- [GIVEN EXERCISE]
Arrange the material from its start through the line containing "text_box Generador de" as a two-column CSV with columns named input and output. Each row should pair an input with its answer, each in one quoted field with line breaks turned into spaces.

** START INPUT ROWS **

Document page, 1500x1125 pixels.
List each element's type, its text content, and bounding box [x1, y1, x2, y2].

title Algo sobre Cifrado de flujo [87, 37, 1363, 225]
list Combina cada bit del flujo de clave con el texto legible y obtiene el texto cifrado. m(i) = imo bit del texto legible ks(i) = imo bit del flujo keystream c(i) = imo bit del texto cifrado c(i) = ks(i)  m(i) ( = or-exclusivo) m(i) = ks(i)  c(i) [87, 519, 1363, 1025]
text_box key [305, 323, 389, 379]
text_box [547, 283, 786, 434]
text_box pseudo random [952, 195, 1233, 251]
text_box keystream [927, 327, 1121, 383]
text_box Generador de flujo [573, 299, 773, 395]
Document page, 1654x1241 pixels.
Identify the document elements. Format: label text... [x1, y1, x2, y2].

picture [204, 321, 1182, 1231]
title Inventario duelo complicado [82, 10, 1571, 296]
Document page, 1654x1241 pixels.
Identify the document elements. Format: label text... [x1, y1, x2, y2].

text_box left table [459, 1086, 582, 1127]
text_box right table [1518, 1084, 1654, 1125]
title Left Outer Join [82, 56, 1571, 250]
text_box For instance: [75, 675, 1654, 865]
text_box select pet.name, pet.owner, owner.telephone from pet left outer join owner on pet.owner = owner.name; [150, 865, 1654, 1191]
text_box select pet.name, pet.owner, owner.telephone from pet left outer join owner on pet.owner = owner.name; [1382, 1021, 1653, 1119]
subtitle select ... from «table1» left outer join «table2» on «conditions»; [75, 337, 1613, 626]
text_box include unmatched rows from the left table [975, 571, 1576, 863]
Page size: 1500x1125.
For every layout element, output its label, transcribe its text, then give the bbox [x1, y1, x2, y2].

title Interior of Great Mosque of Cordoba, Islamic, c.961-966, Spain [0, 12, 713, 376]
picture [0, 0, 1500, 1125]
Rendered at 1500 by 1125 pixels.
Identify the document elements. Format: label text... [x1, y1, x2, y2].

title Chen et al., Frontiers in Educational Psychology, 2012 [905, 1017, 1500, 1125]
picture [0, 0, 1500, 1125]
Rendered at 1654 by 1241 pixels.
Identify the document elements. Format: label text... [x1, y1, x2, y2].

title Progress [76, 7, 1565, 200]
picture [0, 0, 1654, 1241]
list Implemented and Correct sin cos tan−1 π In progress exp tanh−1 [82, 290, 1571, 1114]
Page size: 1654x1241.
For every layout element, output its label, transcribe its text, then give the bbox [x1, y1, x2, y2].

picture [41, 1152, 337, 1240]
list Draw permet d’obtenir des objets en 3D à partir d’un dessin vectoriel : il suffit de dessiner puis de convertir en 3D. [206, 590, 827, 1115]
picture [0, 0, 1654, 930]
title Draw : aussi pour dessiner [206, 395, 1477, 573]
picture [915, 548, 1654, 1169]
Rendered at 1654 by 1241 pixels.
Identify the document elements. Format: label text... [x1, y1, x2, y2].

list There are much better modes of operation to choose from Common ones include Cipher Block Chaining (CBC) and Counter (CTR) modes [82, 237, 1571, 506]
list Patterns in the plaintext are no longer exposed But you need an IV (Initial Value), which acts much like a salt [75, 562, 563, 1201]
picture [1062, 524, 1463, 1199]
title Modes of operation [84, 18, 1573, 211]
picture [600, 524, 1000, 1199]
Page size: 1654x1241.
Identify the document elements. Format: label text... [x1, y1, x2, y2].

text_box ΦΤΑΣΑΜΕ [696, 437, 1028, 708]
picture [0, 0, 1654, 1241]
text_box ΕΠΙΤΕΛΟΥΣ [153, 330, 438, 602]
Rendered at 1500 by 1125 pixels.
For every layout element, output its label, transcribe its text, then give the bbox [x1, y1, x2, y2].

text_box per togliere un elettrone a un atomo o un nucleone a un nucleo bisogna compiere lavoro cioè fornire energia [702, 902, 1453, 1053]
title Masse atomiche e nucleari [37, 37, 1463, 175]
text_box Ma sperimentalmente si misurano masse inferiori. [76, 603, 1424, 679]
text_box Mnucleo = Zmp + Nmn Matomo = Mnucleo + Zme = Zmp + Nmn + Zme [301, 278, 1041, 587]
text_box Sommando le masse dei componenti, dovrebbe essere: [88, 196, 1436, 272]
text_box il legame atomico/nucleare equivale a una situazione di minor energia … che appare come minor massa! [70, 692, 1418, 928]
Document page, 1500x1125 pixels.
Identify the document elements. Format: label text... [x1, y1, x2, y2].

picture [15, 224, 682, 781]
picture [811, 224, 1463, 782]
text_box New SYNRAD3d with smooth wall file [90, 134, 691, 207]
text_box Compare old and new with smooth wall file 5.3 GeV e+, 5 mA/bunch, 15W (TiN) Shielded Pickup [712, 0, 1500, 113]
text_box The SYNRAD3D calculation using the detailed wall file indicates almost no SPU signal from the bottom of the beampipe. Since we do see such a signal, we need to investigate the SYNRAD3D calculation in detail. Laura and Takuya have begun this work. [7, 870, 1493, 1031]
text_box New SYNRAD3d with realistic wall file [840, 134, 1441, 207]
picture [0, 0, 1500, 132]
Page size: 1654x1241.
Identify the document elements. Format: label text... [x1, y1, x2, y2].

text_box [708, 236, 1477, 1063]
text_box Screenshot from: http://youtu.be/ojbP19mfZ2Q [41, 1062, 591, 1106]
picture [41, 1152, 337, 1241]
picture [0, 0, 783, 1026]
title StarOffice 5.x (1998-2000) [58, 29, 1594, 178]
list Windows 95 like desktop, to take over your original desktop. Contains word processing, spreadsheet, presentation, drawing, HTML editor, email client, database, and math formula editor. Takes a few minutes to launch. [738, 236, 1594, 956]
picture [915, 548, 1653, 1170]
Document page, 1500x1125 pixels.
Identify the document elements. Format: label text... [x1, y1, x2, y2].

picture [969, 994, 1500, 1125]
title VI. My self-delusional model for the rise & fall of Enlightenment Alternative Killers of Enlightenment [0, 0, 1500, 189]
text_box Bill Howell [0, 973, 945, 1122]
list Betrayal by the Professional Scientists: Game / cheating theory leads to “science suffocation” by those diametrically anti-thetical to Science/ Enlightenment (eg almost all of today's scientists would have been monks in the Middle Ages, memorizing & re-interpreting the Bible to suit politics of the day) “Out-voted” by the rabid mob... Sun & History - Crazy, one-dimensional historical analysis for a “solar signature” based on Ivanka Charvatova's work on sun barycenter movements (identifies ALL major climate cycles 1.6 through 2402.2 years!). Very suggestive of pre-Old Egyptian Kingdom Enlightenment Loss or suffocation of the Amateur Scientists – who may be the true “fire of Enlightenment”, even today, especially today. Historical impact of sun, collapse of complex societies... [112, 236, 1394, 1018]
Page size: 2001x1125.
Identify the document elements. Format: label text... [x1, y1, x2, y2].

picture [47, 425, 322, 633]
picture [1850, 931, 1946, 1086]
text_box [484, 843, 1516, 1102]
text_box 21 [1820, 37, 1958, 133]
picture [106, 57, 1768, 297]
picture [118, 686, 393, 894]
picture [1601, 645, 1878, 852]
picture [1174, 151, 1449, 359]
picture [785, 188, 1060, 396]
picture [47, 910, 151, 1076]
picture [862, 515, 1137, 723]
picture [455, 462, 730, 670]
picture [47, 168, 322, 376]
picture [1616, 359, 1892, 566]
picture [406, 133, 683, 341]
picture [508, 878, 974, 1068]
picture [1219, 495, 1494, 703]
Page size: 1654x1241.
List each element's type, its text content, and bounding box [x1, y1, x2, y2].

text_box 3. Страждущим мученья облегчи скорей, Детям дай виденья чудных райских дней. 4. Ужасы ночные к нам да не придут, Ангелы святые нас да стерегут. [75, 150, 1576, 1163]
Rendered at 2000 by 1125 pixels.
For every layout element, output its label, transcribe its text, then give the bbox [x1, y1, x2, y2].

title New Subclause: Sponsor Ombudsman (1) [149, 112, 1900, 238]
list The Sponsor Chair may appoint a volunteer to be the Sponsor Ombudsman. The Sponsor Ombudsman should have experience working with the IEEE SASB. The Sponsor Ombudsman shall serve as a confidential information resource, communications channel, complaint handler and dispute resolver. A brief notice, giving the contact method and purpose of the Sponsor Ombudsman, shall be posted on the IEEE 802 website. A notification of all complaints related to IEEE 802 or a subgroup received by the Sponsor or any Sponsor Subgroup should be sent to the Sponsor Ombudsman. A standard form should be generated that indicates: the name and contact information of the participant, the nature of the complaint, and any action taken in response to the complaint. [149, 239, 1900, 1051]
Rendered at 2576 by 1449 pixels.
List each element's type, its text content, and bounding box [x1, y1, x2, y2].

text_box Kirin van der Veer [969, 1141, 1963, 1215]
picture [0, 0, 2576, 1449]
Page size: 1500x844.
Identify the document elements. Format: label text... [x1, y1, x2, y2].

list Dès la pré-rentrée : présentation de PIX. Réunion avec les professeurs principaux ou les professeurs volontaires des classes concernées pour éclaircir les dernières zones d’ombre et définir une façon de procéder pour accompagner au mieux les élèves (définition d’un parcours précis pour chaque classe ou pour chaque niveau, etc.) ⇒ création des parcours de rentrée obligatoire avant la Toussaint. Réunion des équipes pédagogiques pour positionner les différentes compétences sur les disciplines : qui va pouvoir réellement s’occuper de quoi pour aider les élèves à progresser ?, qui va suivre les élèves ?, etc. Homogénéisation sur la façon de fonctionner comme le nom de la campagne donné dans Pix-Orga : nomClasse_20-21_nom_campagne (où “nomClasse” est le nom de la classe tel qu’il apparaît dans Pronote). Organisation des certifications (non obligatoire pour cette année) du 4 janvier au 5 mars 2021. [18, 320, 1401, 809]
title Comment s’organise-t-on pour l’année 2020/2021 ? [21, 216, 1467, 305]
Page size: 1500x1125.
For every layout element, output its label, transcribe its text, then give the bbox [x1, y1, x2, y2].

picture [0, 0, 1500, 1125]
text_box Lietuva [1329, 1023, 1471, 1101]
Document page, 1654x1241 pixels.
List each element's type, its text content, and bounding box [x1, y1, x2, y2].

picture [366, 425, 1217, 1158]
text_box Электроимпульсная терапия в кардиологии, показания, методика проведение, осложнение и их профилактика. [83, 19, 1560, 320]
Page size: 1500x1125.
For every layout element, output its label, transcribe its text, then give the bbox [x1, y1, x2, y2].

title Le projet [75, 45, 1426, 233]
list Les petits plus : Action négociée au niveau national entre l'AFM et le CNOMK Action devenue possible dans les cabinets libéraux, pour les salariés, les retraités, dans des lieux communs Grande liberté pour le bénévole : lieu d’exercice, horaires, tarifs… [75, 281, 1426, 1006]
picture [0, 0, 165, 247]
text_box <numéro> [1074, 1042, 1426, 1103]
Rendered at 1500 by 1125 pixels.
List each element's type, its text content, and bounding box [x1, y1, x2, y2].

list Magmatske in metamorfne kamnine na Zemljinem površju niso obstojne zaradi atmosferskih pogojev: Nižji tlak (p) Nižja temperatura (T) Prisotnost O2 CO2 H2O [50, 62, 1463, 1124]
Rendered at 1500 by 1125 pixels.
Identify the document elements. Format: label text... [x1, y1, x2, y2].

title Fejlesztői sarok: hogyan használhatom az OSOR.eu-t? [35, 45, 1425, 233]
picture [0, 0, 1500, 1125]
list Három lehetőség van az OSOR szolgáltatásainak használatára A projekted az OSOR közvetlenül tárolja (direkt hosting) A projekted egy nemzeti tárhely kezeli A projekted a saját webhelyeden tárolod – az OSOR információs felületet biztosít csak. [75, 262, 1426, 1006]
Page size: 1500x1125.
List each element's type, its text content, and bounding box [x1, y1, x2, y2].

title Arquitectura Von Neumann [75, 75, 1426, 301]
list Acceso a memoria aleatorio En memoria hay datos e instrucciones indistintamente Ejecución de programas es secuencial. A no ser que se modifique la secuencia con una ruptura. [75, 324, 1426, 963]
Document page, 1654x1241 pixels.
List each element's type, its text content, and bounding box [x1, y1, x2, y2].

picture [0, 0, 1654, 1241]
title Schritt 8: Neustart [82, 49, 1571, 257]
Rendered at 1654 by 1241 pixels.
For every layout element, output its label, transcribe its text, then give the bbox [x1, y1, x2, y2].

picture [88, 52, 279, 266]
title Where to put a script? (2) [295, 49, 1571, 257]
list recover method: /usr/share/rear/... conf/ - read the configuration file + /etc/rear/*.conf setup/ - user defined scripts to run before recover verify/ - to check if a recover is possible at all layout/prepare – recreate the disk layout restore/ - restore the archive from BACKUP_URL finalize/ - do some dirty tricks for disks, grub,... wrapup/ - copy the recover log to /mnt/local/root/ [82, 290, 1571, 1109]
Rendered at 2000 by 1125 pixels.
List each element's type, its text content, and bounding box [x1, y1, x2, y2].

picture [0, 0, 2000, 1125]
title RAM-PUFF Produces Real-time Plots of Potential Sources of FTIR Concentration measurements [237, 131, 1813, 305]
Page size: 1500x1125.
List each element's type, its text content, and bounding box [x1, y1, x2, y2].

** END INPUT ROWS **

- [SOLUTION FOR THIS PROBLEM]
input,output
"Document page, 1500x1125 pixels. List each element's type, its text content, and bounding box [x1, y1, x2, y2].","title Algo sobre Cifrado de flujo [87, 37, 1363, 225] list Combina cada bit del flujo de clave con el texto legible y obtiene el texto cifrado. m(i) = imo bit del texto legible ks(i) = imo bit del flujo keystream c(i) = imo bit del texto cifrado c(i) = ks(i)  m(i) ( = or-exclusivo) m(i) = ks(i)  c(i) [87, 519, 1363, 1025] text_box key [305, 323, 389, 379] text_box [547, 283, 786, 434] text_box pseudo random [952, 195, 1233, 251] text_box keystream [927, 327, 1121, 383] text_box Generador de flujo [573, 299, 773, 395]"